Optimum currency area:
An optimum currency area (OCA), also known as an optimal currency region (OCR), is a geographical region in which it would maximize economic efficiency to have the entire region share a single currency. It describes the optimal characteristics for the merger of currencies or the creation of a new currency. An optimal currency area may often be larger than a country. For instance, part of the rationale behind the creation of the euro was that the individual countries of Europe did not each form an optimal currency area, but that Europe as a whole does form an optimal currency area.
The main characteristics of an optimum currency area are:
1) Labour should have free mobility across the region. This includes physical ability to travel (visas, worker's rights, etc.), lack of cultural barriers to free movement (such as different languages) and institutional arrangements (such as the ability to have pension transferred and to the new region).
2) Openness with capital mobility and price and wage flexibility across the region. This is so that the market forces of demand and supply automatically distribute money and goods to where they are needed. In practice this does not work perfectly as there is no true wage flexibility.

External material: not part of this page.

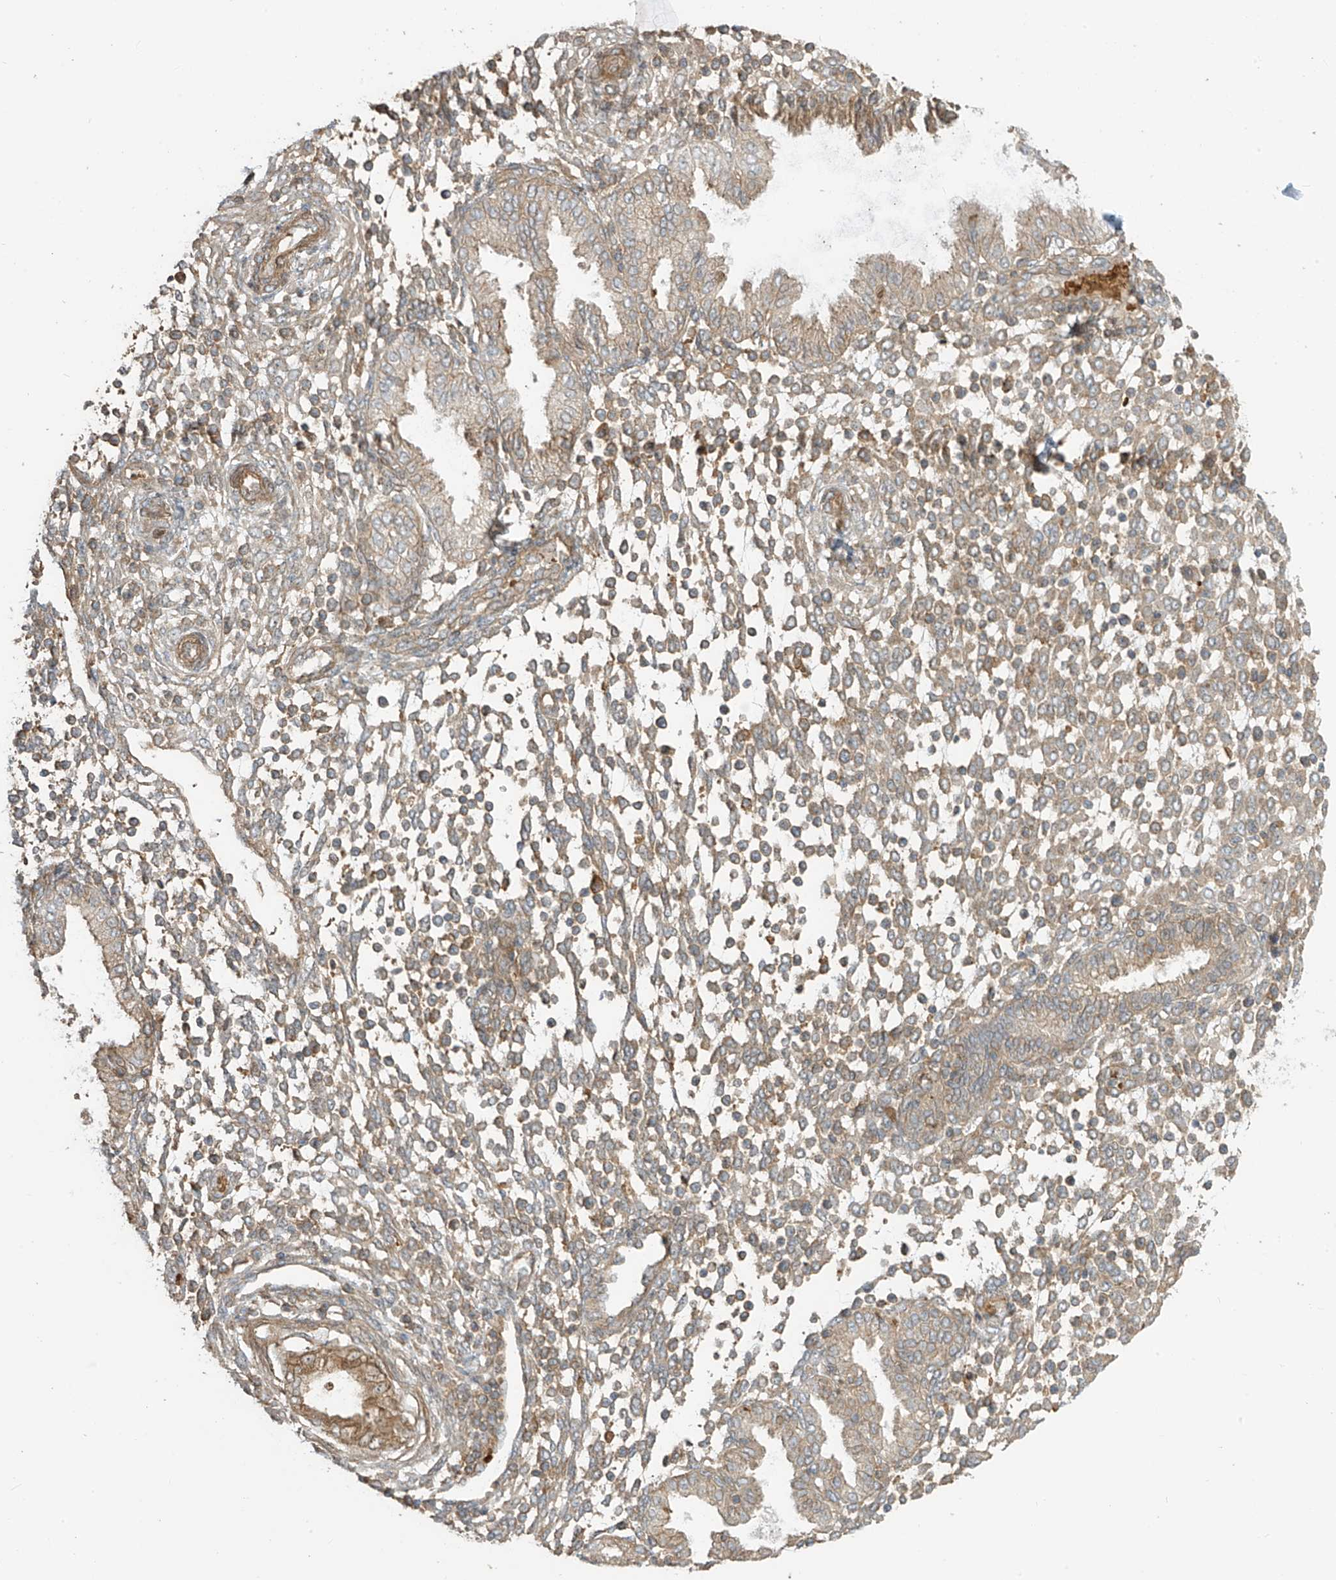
{"staining": {"intensity": "weak", "quantity": "25%-75%", "location": "cytoplasmic/membranous"}, "tissue": "endometrium", "cell_type": "Cells in endometrial stroma", "image_type": "normal", "snomed": [{"axis": "morphology", "description": "Normal tissue, NOS"}, {"axis": "topography", "description": "Endometrium"}], "caption": "Immunohistochemical staining of benign endometrium exhibits 25%-75% levels of weak cytoplasmic/membranous protein positivity in approximately 25%-75% of cells in endometrial stroma.", "gene": "ENTR1", "patient": {"sex": "female", "age": 53}}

There should be an automatic fiscal transfer mechanism to redistribute money to areas/sectors which have been adversely affected by the first two characteristics. This usually takes the form of taxation redistribution to less developed areas of a country/region. This policy, though theoretically accepted, is politically difficult to implement as the better-off regions rarely give up their revenue easily.
Additional criteria that have been suggested for a region to be called an OCA by some economists are: there should be (a) production diversification (b) homogeneous preferences and (c) commonality of objectives The classical case for optimum currency areas assumes not only a similarity among participating countries, but also a high level of economic integration among participating countries. This theory has been most frequently applied in recent years to the euro and the European Union.
By the above criteria the European Union does not constitute an Optimal Currency Area and therefore the Euro should not be a successful union of currencies. Although the developing world's experience with monetary unions has been neither abundant nor successful, European monetary integration has led to some initiatives for forming monetary unions in the developing world. The initiative taken by the members of the Gulf Cooperation Council stands out in this regard.